In deze zaak heeft de rechtbank Den Haag op 12 februari 2014 uitspraak gedaan in een beroep van eiseres, een notaris, tegen een besluit van de Koninklijke Notariële Beroepsorganisatie (KNB). Eiseres had bezwaar gemaakt tegen een besluit van de KNB, waarin haar verzoek om een betalingsregeling voor een bedrag van € 10.738,05 werd afgewezen. De KNB verklaarde het bezwaar van eiseres niet-ontvankelijk, omdat de betalingsregeling geen rechtsgevolg beoogde en dus niet als een besluit in de zin van de Algemene wet bestuursrecht (Awb) kon worden aangemerkt. Eiseres stelde dat zij als notaris, zijnde een ambtenaar volgens de Wet op het notarisambt (Wna), wel degelijk beroep kon instellen tegen de beslissing van de KNB.

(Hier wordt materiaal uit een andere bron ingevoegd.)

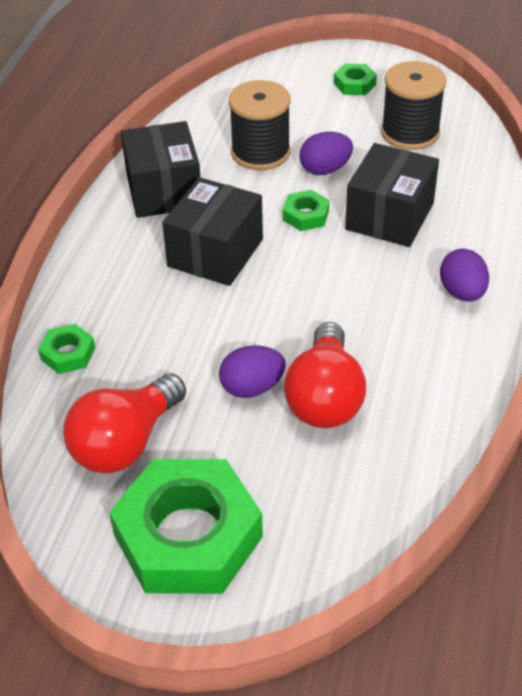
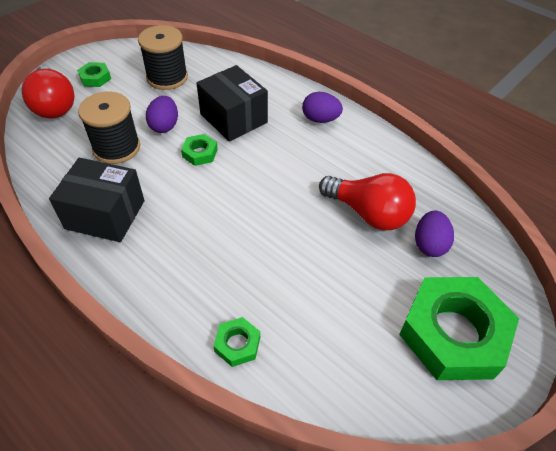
camera: 65 degrees left, 5 degrees up
red light bulb [63,373,186,474] -> red light bulb moved to [22,66,74,118]
black box [162,177,263,286] -> none
purple egg [219,345,286,398] -> purple egg moved to [415,211,454,257]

De rechtbank overwoog dat eiseres niet door de KNB tot notaris was benoemd en daarom niet in een ambtenaarrechtelijke gezagsverhouding tot de KNB stond. De rechtbank concludeerde dat alleen belanghebbenden die een besluit in de zin van artikel 8:1 van de Awb hebben ontvangen, bezwaar kunnen maken en beroep kunnen instellen. Aangezien de betalingsregeling in geschil geen betrekking had op een publiekrechtelijke geldschuld, was het bezwaar van eiseres terecht niet-ontvankelijk verklaard. De rechtbank verklaarde het beroep van eiseres ongegrond en er was geen aanleiding voor een proceskostenveroordeling.

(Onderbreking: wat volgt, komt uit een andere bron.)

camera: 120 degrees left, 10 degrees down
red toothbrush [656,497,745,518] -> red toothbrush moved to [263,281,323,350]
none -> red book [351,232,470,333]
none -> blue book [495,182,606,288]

De uitspraak benadrukt de scheiding tussen civielrechtelijke en publiekrechtelijke geschillen en de voorwaarden waaronder een notaris als ambtenaar beroep kan instellen tegen besluiten van de KNB. De rechtbank wees erop dat de KNB optreedt als dienstverlener en niet als bestuursorgaan in deze context. De uitspraak is openbaar uitgesproken en er is een rechtsmiddel tegen deze uitspraak mogelijk binnen zes weken na verzending.